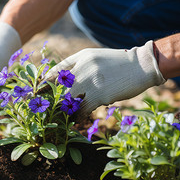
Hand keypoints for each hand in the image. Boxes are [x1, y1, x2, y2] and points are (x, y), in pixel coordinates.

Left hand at [44, 41, 165, 119]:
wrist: (143, 66)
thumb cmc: (119, 64)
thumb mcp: (96, 58)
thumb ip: (79, 66)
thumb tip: (62, 82)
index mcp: (81, 57)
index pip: (56, 71)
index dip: (44, 83)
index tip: (36, 93)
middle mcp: (83, 67)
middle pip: (58, 87)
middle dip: (51, 100)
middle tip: (46, 110)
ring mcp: (90, 81)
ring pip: (69, 100)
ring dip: (65, 111)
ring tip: (62, 118)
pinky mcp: (99, 94)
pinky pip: (82, 109)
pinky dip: (78, 117)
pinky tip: (76, 121)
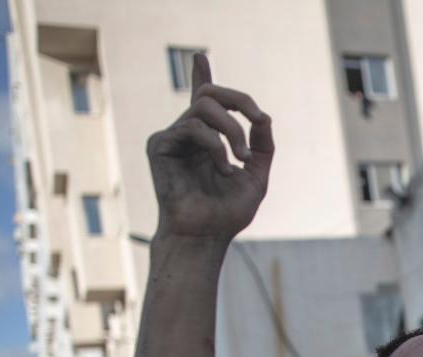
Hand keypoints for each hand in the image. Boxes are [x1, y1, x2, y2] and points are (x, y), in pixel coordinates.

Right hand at [147, 53, 272, 240]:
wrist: (206, 235)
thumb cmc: (228, 212)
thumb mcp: (257, 175)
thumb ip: (262, 145)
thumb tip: (262, 116)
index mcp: (207, 140)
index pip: (203, 101)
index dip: (201, 76)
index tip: (199, 56)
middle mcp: (187, 134)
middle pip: (209, 93)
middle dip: (240, 100)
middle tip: (259, 120)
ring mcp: (172, 137)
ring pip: (205, 106)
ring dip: (232, 130)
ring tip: (239, 160)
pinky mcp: (160, 145)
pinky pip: (193, 127)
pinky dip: (215, 146)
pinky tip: (222, 169)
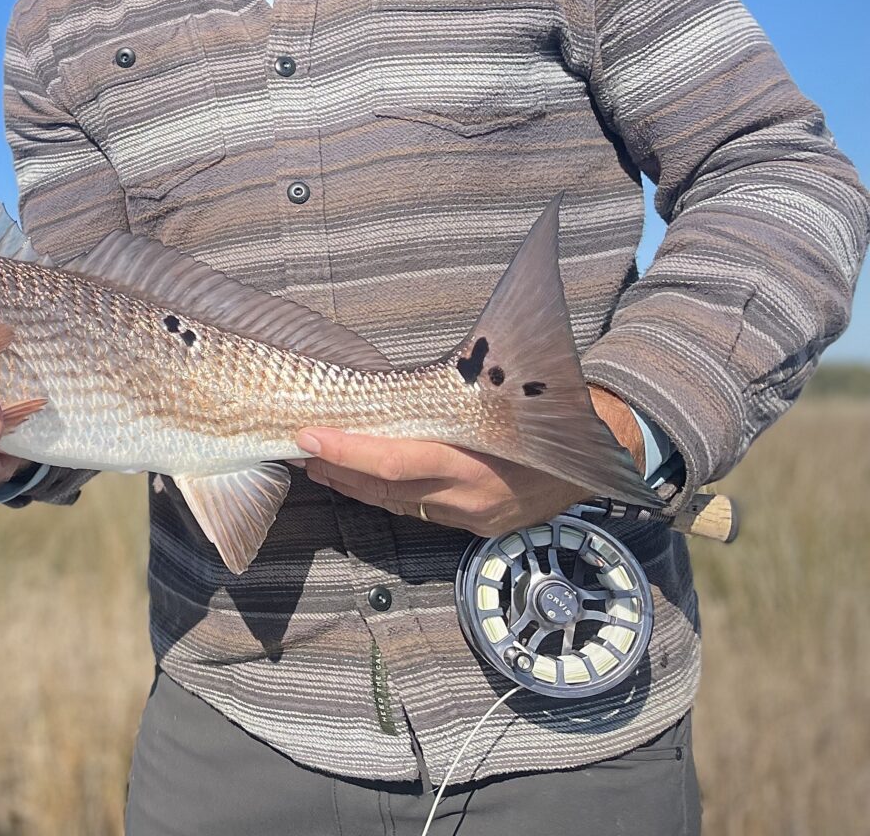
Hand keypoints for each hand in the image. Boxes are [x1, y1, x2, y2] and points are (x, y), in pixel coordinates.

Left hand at [294, 385, 644, 537]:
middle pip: (387, 489)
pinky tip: (365, 479)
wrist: (605, 448)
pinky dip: (389, 494)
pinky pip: (423, 510)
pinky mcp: (480, 527)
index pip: (394, 461)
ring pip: (399, 503)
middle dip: (339, 471)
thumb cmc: (547, 403)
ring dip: (357, 484)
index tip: (309, 438)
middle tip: (301, 449)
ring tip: (321, 464)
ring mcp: (475, 515)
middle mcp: (470, 495)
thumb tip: (388, 378)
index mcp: (474, 460)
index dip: (347, 452)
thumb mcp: (500, 389)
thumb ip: (449, 391)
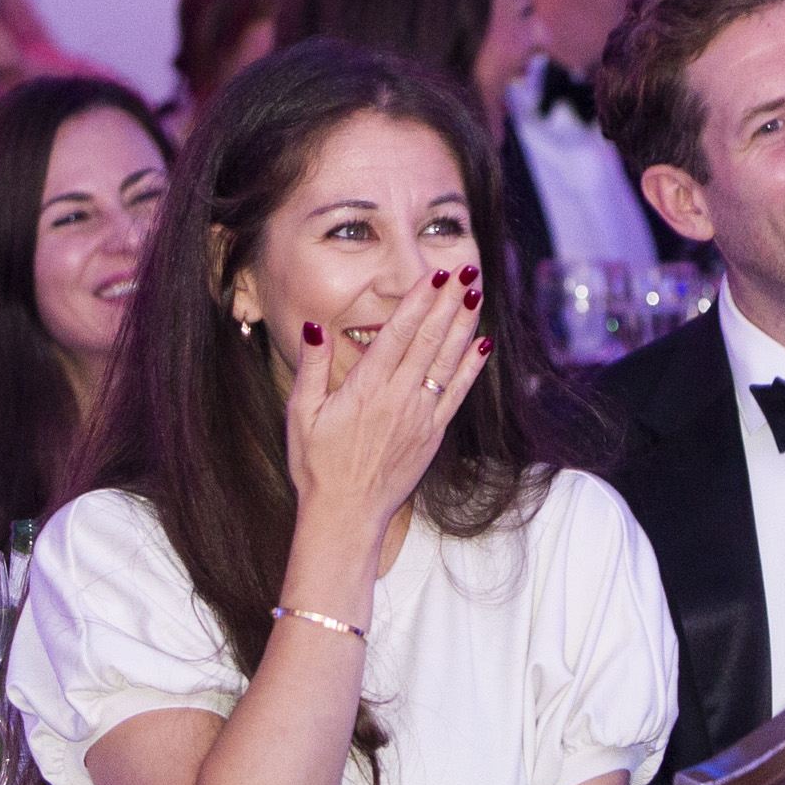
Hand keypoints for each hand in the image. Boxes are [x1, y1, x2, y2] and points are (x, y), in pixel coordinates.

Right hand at [285, 266, 491, 541]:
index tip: (435, 275)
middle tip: (465, 270)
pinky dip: (471, 368)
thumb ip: (312, 367)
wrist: (346, 513)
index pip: (398, 334)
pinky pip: (457, 393)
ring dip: (465, 325)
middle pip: (430, 339)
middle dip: (449, 302)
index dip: (419, 301)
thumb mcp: (300, 413)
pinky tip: (483, 345)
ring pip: (448, 361)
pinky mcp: (434, 434)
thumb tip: (315, 327)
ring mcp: (421, 416)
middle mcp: (399, 398)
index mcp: (365, 388)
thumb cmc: (317, 464)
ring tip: (477, 293)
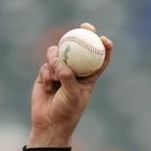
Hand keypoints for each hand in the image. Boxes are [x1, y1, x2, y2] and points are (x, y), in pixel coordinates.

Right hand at [27, 23, 113, 147]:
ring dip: (56, 61)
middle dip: (83, 34)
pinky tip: (48, 86)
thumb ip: (67, 77)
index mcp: (89, 77)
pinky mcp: (46, 73)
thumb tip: (59, 61)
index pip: (100, 59)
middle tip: (84, 26)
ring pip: (58, 54)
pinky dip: (47, 73)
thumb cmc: (67, 112)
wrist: (49, 123)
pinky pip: (46, 65)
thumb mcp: (72, 95)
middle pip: (80, 48)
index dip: (104, 47)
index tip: (104, 39)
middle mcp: (75, 72)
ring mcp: (60, 71)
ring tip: (56, 77)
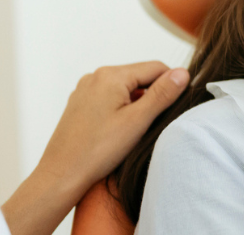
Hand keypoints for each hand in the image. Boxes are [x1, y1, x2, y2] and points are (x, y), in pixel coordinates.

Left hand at [2, 61, 188, 234]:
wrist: (60, 175)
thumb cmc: (96, 151)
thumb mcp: (137, 121)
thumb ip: (162, 94)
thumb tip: (183, 73)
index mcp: (111, 75)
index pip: (156, 68)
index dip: (172, 84)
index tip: (178, 106)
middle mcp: (95, 77)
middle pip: (139, 77)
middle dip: (153, 95)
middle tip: (157, 122)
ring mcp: (85, 90)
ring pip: (124, 89)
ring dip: (137, 103)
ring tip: (138, 130)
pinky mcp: (80, 104)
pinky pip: (109, 98)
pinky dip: (121, 109)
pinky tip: (120, 131)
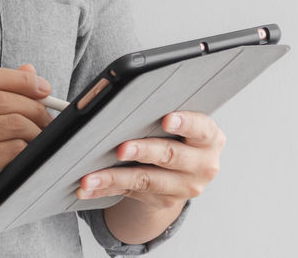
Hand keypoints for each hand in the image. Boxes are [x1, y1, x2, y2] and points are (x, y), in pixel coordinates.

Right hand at [0, 64, 53, 223]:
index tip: (41, 87)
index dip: (19, 79)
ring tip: (40, 134)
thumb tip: (29, 72)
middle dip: (33, 106)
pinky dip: (25, 149)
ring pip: (9, 123)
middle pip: (1, 99)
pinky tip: (27, 152)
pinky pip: (9, 149)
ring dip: (34, 128)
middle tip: (46, 116)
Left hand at [76, 111, 224, 209]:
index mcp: (209, 137)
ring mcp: (185, 187)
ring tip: (90, 176)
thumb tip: (126, 96)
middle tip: (120, 149)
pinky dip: (106, 189)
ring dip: (114, 177)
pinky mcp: (164, 201)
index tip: (166, 119)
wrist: (183, 168)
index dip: (185, 123)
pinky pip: (130, 193)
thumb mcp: (180, 118)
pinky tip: (88, 187)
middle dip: (143, 151)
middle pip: (171, 156)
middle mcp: (203, 165)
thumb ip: (163, 107)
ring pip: (146, 180)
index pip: (201, 128)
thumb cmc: (176, 131)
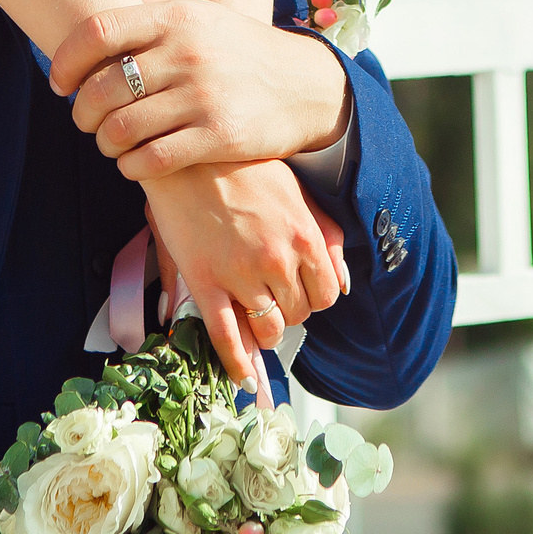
----
» **Task directions**: Transcribe the listing in full. Omit the pictures and keep every line exact.

» **Worked solution**:
Hand keypoints for each hand in the image. Boxes are [x1, y1, x2, y2] and points are (x, y), in pixel coordinates.

Left hand at [44, 41, 165, 119]:
wrist: (143, 66)
thumb cmc: (119, 64)
thumb mcp: (96, 58)
thumb ip: (79, 66)
thumb tip: (62, 82)
index mcp: (81, 57)
index pip: (56, 71)
index dip: (44, 83)
index tip: (36, 93)
middle mcp: (83, 67)
middle pip: (58, 87)
middle dip: (51, 100)
middle tip: (46, 110)
ring mcp: (90, 81)
ring pip: (69, 100)
ring dip: (65, 111)
ring tip: (62, 118)
pinky mcp: (99, 94)
pinky pip: (82, 109)
pinky dip: (78, 117)
pinky tip: (76, 121)
Hand keypoints for each hand in the image. Boxes are [x1, y1, x2, y2] and points are (x, y), in pixel coordinates.

Right hand at [147, 53, 272, 240]:
wrist: (206, 235)
thumb cmc: (228, 212)
thumb mcp: (257, 175)
thumb ip: (262, 145)
thumb tip: (262, 116)
index mcp: (207, 140)
index pip: (203, 101)
index dip: (201, 76)
index tip: (199, 56)
middle mcp: (187, 134)
middle pip: (209, 93)
middle dip: (240, 100)
middle tip: (259, 120)
ring mcp: (172, 137)
ring pip: (205, 106)
ring dip: (232, 130)
ring tip: (239, 160)
pinky mcp: (160, 145)
pinky pip: (193, 127)
pinky dip: (215, 146)
pinky tip: (222, 169)
Hand keypoints for each hand in the image. Boxes are [x1, y1, x2, y2] and points are (x, y), in pixel coordinates.

Left hand at [294, 385, 644, 537]:
middle pip: (387, 489)
pinky tip: (365, 479)
wrist: (605, 448)
pinky dip: (389, 494)
pinky pip: (423, 510)
pinky mcp: (480, 527)
index pip: (394, 461)
ring pip: (399, 503)
middle dip: (339, 471)
thumb cmc: (547, 403)
ring dip: (357, 484)
index tip: (309, 438)
middle tip: (301, 449)
ring tip: (321, 464)
ring mcp: (475, 515)
middle mcp: (470, 495)
thumb tip: (388, 378)
index mcp: (474, 460)
index dip: (347, 452)
thumb mcp: (500, 389)
thumb ip: (449, 391)
Hand keypoints for each hand in the image. Boxes are [x1, y1, x2, y2] and points are (x, y), in pixel coordinates.

Right hand at [285, 266, 491, 541]:
index tip: (435, 275)
middle tip: (465, 270)
pinky dip: (471, 368)
thumb ip: (312, 367)
wrist: (346, 513)
index pip: (398, 334)
pinky pip: (457, 393)
ring dip: (465, 325)
middle pip: (430, 339)
middle dip: (449, 302)
index dip: (419, 301)
thumb mcp: (300, 413)
pinky tip: (483, 345)
ring pip: (448, 361)
pinky mcp: (434, 434)
thumb tip: (315, 327)
ring mcp: (421, 416)
middle mcp: (399, 398)
index mcp: (365, 388)
thumb cmc: (317, 464)
ring tip: (477, 293)
Hand keypoints for each hand in the image. Boxes are [x1, y1, x2, y2] and points are (x, y), in pixel coordinates.

Right hand at [27, 23, 113, 147]:
ring dip: (56, 61)
middle dip: (83, 34)
pinky tip: (48, 86)
thumb ip: (67, 77)
index mcp: (89, 77)
pinky mcp: (46, 73)
thumb tip: (59, 61)
index pip: (100, 59)
middle tip: (84, 26)
ring pip: (58, 54)
pinky dip: (47, 73)
thumb cmc: (67, 112)
wrist: (49, 123)
pinky pip: (46, 65)
thumb mcp: (72, 95)
middle pip: (80, 48)
index dip: (104, 47)
index tip: (104, 39)
middle mcp: (75, 72)
ring mcp: (60, 71)
ring tip: (56, 77)
Hand keypoints for each hand in the image. Boxes are [x1, y1, x2, y2] and points are (x, y), in pixel coordinates.

Left hand at [2, 61, 188, 234]:
wrist: (60, 175)
thumb cmc: (96, 151)
thumb mcp: (137, 121)
thumb ip: (162, 94)
thumb tip: (183, 73)
index mcp: (111, 75)
index pip: (156, 68)
index dip: (172, 84)
index tip: (178, 106)
middle mcp: (95, 77)
middle pip: (139, 77)
middle dip: (153, 95)
middle tip: (157, 122)
ring mcp: (85, 90)
ring pip: (124, 89)
ring dip: (137, 103)
ring tip: (138, 130)
pinky mcp: (80, 104)
pinky pip: (109, 98)
pinky dip: (121, 109)
pinky tip: (120, 131)
Hand keypoints for each hand in the image. Boxes are [x1, y1, x2, y2] and points are (x, y), in pixel coordinates.

Right hand at [0, 64, 53, 223]:
index tip: (41, 87)
index dip: (19, 79)
ring tip: (40, 134)
thumb tip: (29, 72)
middle dip: (33, 106)
pinky dip: (25, 149)
ring pip: (9, 123)
middle pip: (1, 99)
pinky tip: (27, 152)
pinky pip: (9, 149)
ring dip: (34, 128)
middle tip: (46, 116)
Left hand at [76, 111, 224, 209]:
index mcp: (209, 137)
ring mcp: (185, 187)
ring tip: (90, 176)
thumb tip: (126, 96)
middle tip: (120, 149)
pinky dip: (106, 189)
ring dip: (114, 177)
pinky mcp: (164, 201)
index tip: (166, 119)
wrist: (183, 168)
index dip: (185, 123)
pinky pip: (130, 193)
thumb mcp: (180, 118)
pinky tip: (88, 187)
middle dip: (143, 151)
middle pip: (171, 156)
middle mcp: (203, 165)
thumb ip: (163, 107)
ring pip: (146, 180)
index pip: (201, 128)
thumb cmc: (176, 131)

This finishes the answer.